Dionysos - Vampire en pyjama

 

 

 

 

 

 

 

 

 

 

De qui parle-t-on ? :

Groupe français, actif depuis 1993, composé de son leader charismatique Mathias Malzieu, de la violoniste et chanteuse Elisabet Maistre et des musiciens Michaël Ponton, Eric Serra-Tosio et Stéphan Bertholio.

 

De quoi parle-t-on ? :

Dionysos réalise l’un de ses albums les plus accessibles. Le noisy rock encore présent il y a peu a totalement disparu et laisse place à une Country-folk du plus bel effet.  

 

Rythme :

-          Je me suis endormi dans mon fauteuil

-          Ne me perturbe pas quand je lis en même temps

-          Mes pieds se mettent à bouger

-          Je me lève et je fais la danse de l’épaule

-          Mes enfants sautent comme des cabris dans la pièce

Peu de grandes envolées ou de nervosité comme par le passé, mais un petit jeu de percussion qui permet de se trémousser sur son canapé.  

 

Accessibilité :

-          Après plusieurs écoutes je n’ai toujours pas saisi la mélodie

-          Plusieurs écoutes sont nécessaires avant d’apprécier la mélodie

-          Mélodie agréable mais sans aspérité

-          Les refrains entrent directement dans ma tête

-          Que des hits taillés pour les stades

Mélodies aux refrains imparables que l’on n’a pas fini de fredonner.

 

Audience :

-          Musique que madame me demande de réécouter

-          Peut-être écouté en famille sans déranger madame

-          Madame s’en va quand je l’écoute

-          Tellement bizarre que je fais attention d’être seul pour l’écouter

-          Tellement bruyant que mes voisins ne me parlent plus

Préparez-vous à entendre jusqu’à satiété les lumineux Vampire de l’amour et Guerrier de porcelaine.

 

Qualité audiophile :

-          J’ai l’impression que c’est mon voisin qui écoute l’album

-          Le format MP3 n’altérera pas trop l’écoute

-          S’écoute impérativement en format non compressé (CD ou autre)

L’écoute en format non compressé est toujours conseillée mais ces mélodies légères et fluides s’apprécieront aussi en version MP3.

 

Conclusion :

-          Je l’ai écouté une fois mais c’est une fois de trop

-          Après plusieurs écoutes j’ai du mal à m’y faire

-          Je l’écoute facilement mais sans émotion

-          J’ai beaucoup de plaisir à l’écouter

-          Il tourne en boucle sur ma platine

 

Après avoir réglé celle de Jack, Dionysos décide de s’attaquer à notre mécanique du cœur et d’adoucir ainsi ce monde cruel et injuste. Ce nouvel opus succède au difficile et torturé Bird’n’roll dans un format apaisé et radieux.

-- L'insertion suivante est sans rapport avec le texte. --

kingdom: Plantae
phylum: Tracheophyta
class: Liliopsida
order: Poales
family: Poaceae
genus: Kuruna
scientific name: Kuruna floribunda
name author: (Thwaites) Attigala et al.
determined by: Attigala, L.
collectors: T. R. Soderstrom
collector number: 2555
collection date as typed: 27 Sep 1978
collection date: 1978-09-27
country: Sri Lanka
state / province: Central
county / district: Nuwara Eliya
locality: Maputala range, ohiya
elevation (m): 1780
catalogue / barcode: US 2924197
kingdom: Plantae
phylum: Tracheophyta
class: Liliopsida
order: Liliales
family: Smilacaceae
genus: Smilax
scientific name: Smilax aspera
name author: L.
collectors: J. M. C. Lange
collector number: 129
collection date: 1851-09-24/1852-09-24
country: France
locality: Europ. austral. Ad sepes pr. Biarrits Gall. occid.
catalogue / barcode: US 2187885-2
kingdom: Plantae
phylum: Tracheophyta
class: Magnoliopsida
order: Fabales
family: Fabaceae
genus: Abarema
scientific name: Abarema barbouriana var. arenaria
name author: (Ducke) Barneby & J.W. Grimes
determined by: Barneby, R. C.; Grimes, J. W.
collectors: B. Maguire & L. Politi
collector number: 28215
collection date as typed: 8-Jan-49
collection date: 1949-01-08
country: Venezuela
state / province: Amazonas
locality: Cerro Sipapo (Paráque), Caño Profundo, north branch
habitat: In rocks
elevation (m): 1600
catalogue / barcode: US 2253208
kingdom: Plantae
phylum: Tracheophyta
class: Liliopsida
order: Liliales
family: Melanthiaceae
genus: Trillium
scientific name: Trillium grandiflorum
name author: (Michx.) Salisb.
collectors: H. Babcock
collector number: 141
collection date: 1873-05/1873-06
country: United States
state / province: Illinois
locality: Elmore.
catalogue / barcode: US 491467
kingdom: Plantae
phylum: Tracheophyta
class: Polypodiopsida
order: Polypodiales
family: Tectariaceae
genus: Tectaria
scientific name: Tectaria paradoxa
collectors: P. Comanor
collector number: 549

Vampire en pyjama est la bande idéale et originale d’un western dont la fin sera forcément heureuse. On imagine bien le groupe enregistrer ces morceaux dans un de ces vieux saloons qui hantent nos souvenirs de jeunesse et voir débarquer au détour d’une chanson John Wayne ou Richard Widmark. Envolées les effluves noisy de Wet, de Coccinelle ou de Song for Jedi, les trois premiers titres, Chanson d’été, Guerrier de porcelaine et Vampire de l’amour, sont des bluettes harmoniques parfaites à l’essence folk et country. Ces treize mélodies à la poésie toujours aussi foutraque sont toutes des singles en puissance. Les voix alternées de Mathias et Babet sont un enchantement pour nos oreilles et transcendent divinement ces petites ritournelles. Sûr de sa force, Dionysos se permet de revisiter le tube planétaire de la suédoise Lykke Li, I follow rivers, dans une version folk dépouillée et intimiste. Le très émouvant Vampire en pyjama, en clôture de l’album, nous rappelle que la vie est loin d’être un long fleuve tranquille et que celle de Mathias a failli s’arrêter suite à un très grave problème sanguin.  

Mathias Malzieu et Elisabeth Maistre, toujours aussi créatifs, vont certainement provoquer le raz de marée populaire que le combo valentinois n’a jamais connu. Malgré son constat narratif de la maladie, Vampire en pyjama est une ode à la vie, cette vie à laquelle Dionysos s’accroche et qu’il n’est pas prêt de lâcher.